He and Glenn Frey didn’t really announce the end of the band. Instead they went to Irving Azoff separately and played him the solo albums they had recorded. It was 1982 by the time an announcement was made.
“I have no regrets,” Henley said. “A lot of people in the media attach more importance to bands that came out of the 60s than bands that came out of the 70s, so I don’t know how the Eagles will be remembered. Some day, though, I think people may look back and say: ‘Some of that stuff was pretty good after all’.”
He was right. The band had written scores of beautiful and brilliant songs. But more than that, they had come to embody a particular life and a particular time. By 1986 they were being asked to reunite.

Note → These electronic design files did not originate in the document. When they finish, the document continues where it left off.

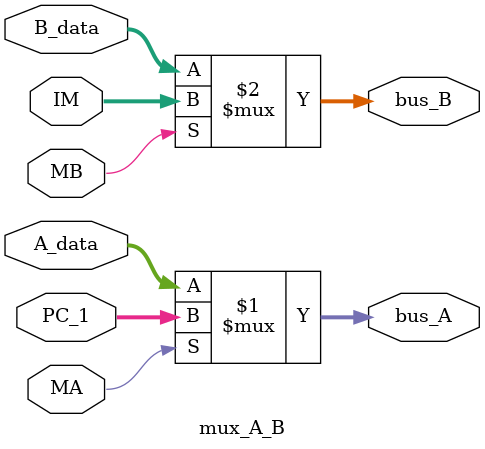
<source format=v>
module mux_A_B (
    input MA, MB,
    input [31:0] PC_1, A_data, IM, B_data,
    output [31:0] bus_A, bus_B
);

    assign bus_A = MA ? PC_1 : A_data;
    assign bus_B = MB ? IM : B_data;
    
endmodule
</source>
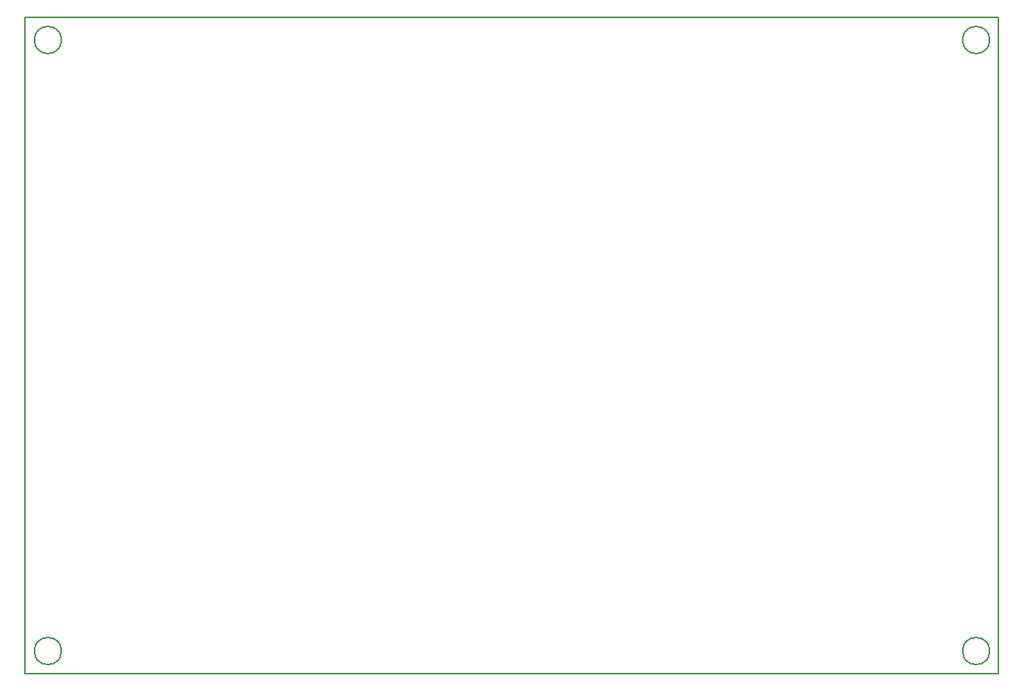
<source format=gm1>
%TF.GenerationSoftware,KiCad,Pcbnew,7.0.2*%
%TF.CreationDate,2023-07-27T00:00:23+05:00*%
%TF.ProjectId,id4,6964342e-6b69-4636-9164-5f7063625858,1*%
%TF.SameCoordinates,Original*%
%TF.FileFunction,Profile,NP*%
%FSLAX46Y46*%
G04 Gerber Fmt 4.6, Leading zero omitted, Abs format (unit mm)*
G04 Created by KiCad (PCBNEW 7.0.2) date 2023-07-27 00:00:23*
%MOMM*%
%LPD*%
G01*
G04 APERTURE LIST*
%TA.AperFunction,Profile*%
%ADD10C,0.150000*%
%TD*%
%TA.AperFunction,Profile*%
%ADD11C,0.200000*%
%TD*%
G04 APERTURE END LIST*
D10*
X120904000Y-55880000D02*
G75*
G03*
X120904000Y-55880000I-1524000J0D01*
G01*
X225044000Y-124460000D02*
G75*
G03*
X225044000Y-124460000I-1524000J0D01*
G01*
X120904000Y-124460000D02*
G75*
G03*
X120904000Y-124460000I-1524000J0D01*
G01*
D11*
X116840000Y-53340000D02*
X226060000Y-53340000D01*
X226060000Y-127000000D01*
X116840000Y-127000000D01*
X116840000Y-53340000D01*
D10*
X225044000Y-55880000D02*
G75*
G03*
X225044000Y-55880000I-1524000J0D01*
G01*
M02*

</source>
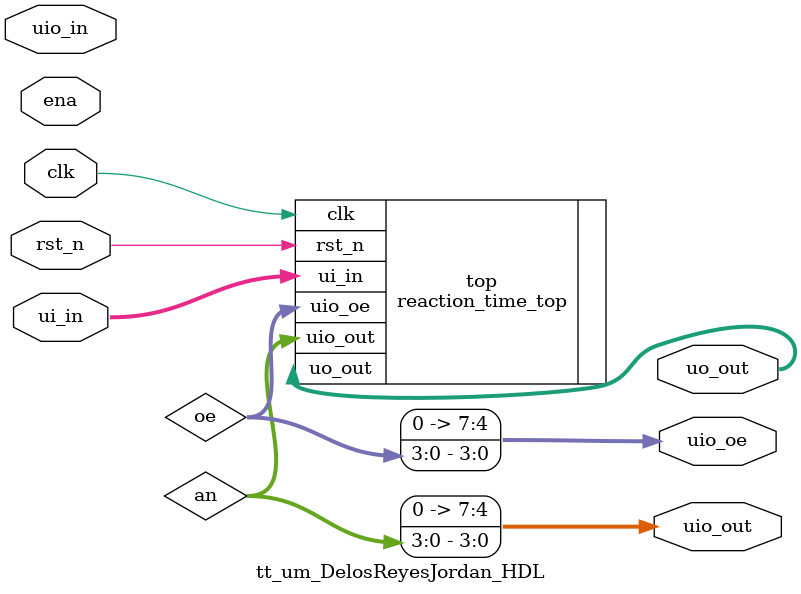
<source format=v>
module tt_um_DelosReyesJordan_HDL (
    input  wire [7:0] ui_in,
    output wire [7:0] uo_out,
    input  wire [7:0] uio_in,
    output wire [7:0] uio_out,
    output wire [7:0] uio_oe,
    input  wire       ena,
    input  wire       clk,
    input  wire       rst_n
);

    wire reset = ~rst_n;

    wire [3:0] an;
    wire [3:0] oe;

    reaction_time_top top (
        .ui_in(ui_in),
        .uo_out(uo_out),
        .uio_out(an),
        .uio_oe(oe),
        .clk(clk),
        .rst_n(rst_n)
    );

    assign uio_out[3:0] = an;
    assign uio_out[7:4] = 4'b0000;
    assign uio_oe[3:0]  = oe;
    assign uio_oe[7:4]  = 4'b0000;

    wire unused = (&uio_in) & ena;

endmodule

</source>
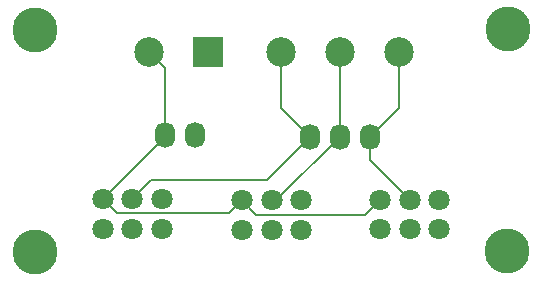
<source format=gbr>
G04 #@! TF.GenerationSoftware,KiCad,Pcbnew,9.0.1*
G04 #@! TF.CreationDate,2025-05-02T21:00:57+02:00*
G04 #@! TF.ProjectId,3_pots_pcb_v0.2a,335f706f-7473-45f7-9063-625f76302e32,rev?*
G04 #@! TF.SameCoordinates,Original*
G04 #@! TF.FileFunction,Copper,L1,Top*
G04 #@! TF.FilePolarity,Positive*
%FSLAX46Y46*%
G04 Gerber Fmt 4.6, Leading zero omitted, Abs format (unit mm)*
G04 Created by KiCad (PCBNEW 9.0.1) date 2025-05-02 21:00:57*
%MOMM*%
%LPD*%
G01*
G04 APERTURE LIST*
G04 #@! TA.AperFunction,ComponentPad*
%ADD10C,2.500000*%
G04 #@! TD*
G04 #@! TA.AperFunction,ComponentPad*
%ADD11R,2.500000X2.500000*%
G04 #@! TD*
G04 #@! TA.AperFunction,ComponentPad*
%ADD12C,3.800000*%
G04 #@! TD*
G04 #@! TA.AperFunction,ComponentPad*
%ADD13C,1.800000*%
G04 #@! TD*
G04 #@! TA.AperFunction,ComponentPad*
%ADD14O,1.700000X2.200000*%
G04 #@! TD*
G04 #@! TA.AperFunction,Conductor*
%ADD15C,0.200000*%
G04 #@! TD*
G04 APERTURE END LIST*
D10*
X152825000Y-95125000D03*
D11*
X157825000Y-95125000D03*
D12*
X143225000Y-93250000D03*
X183175000Y-112025000D03*
D13*
X172425000Y-110175000D03*
X174925000Y-110175000D03*
X177425000Y-110175000D03*
X172425000Y-107675000D03*
X174925000Y-107675000D03*
X177425000Y-107675000D03*
D12*
X183200000Y-93200000D03*
D14*
X154175000Y-102200000D03*
X156715000Y-102200000D03*
D12*
X143225000Y-112075000D03*
D14*
X166485000Y-102325000D03*
X169025000Y-102325000D03*
X171565000Y-102325000D03*
D10*
X164025000Y-95125000D03*
X169025000Y-95125000D03*
X174025000Y-95125000D03*
D13*
X160725000Y-110225000D03*
X163225000Y-110225000D03*
X165725000Y-110225000D03*
X160725000Y-107725000D03*
X163225000Y-107725000D03*
X165725000Y-107725000D03*
X148925000Y-110125000D03*
X151425000Y-110125000D03*
X153925000Y-110125000D03*
X148925000Y-107625000D03*
X151425000Y-107625000D03*
X153925000Y-107625000D03*
D15*
X159624000Y-108826000D02*
X160725000Y-107725000D01*
X154175000Y-102200000D02*
X154175000Y-102375000D01*
X154175000Y-102375000D02*
X148925000Y-107625000D01*
X171174000Y-108926000D02*
X172425000Y-107675000D01*
X160725000Y-107725000D02*
X161926000Y-108926000D01*
X148925000Y-107625000D02*
X150126000Y-108826000D01*
X152825000Y-95125000D02*
X154175000Y-96475000D01*
X150126000Y-108826000D02*
X159624000Y-108826000D01*
X161926000Y-108926000D02*
X171174000Y-108926000D01*
X154175000Y-96475000D02*
X154175000Y-102200000D01*
X163225000Y-107725000D02*
X163325000Y-107825000D01*
X169025000Y-95125000D02*
X169025000Y-102325000D01*
X163625000Y-107725000D02*
X163225000Y-107725000D01*
X163325000Y-107825000D02*
X163525000Y-107825000D01*
X169025000Y-102325000D02*
X163625000Y-107725000D01*
X151425000Y-107625000D02*
X153050000Y-106000000D01*
X166485000Y-102325000D02*
X164025000Y-99865000D01*
X153050000Y-106000000D02*
X162810000Y-106000000D01*
X164025000Y-99865000D02*
X164025000Y-95125000D01*
X162810000Y-106000000D02*
X166485000Y-102325000D01*
X174025000Y-99865000D02*
X171565000Y-102325000D01*
X171565000Y-102325000D02*
X171565000Y-104315000D01*
X174025000Y-95125000D02*
X174025000Y-99865000D01*
X171565000Y-104315000D02*
X174925000Y-107675000D01*
M02*

</source>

“I don’t think so,” Frey said. “We were offered two million dollars to play the US Festival and two and a half million to play the second one. One of my managers at the time said: ‘Come on, you rehearse for a couple of weeks, you play the gig, that’s it’. He had just gotten a divorce from his wife, and I said: ‘I’ll go rehearse with The Eagles if you’ll go back for a couple of weeks with your wife’. I can’t see myself at age forty-one, up on stage, with a beer belly, singing Take it Easy. Without a reunion, The Eagles are forever young, like James Dean.”
It was with wry humour, then, that the eventual reunion, in 1994, was called Hell Freezes Over.
“Well,” Henley said, “we worked long and hard. We earned it. It is pay day. We prided ourselves on the fact that were one of the only bands of our generation left where all the members are still living.”
He paused. “Actually, I really think that’s an achievement.”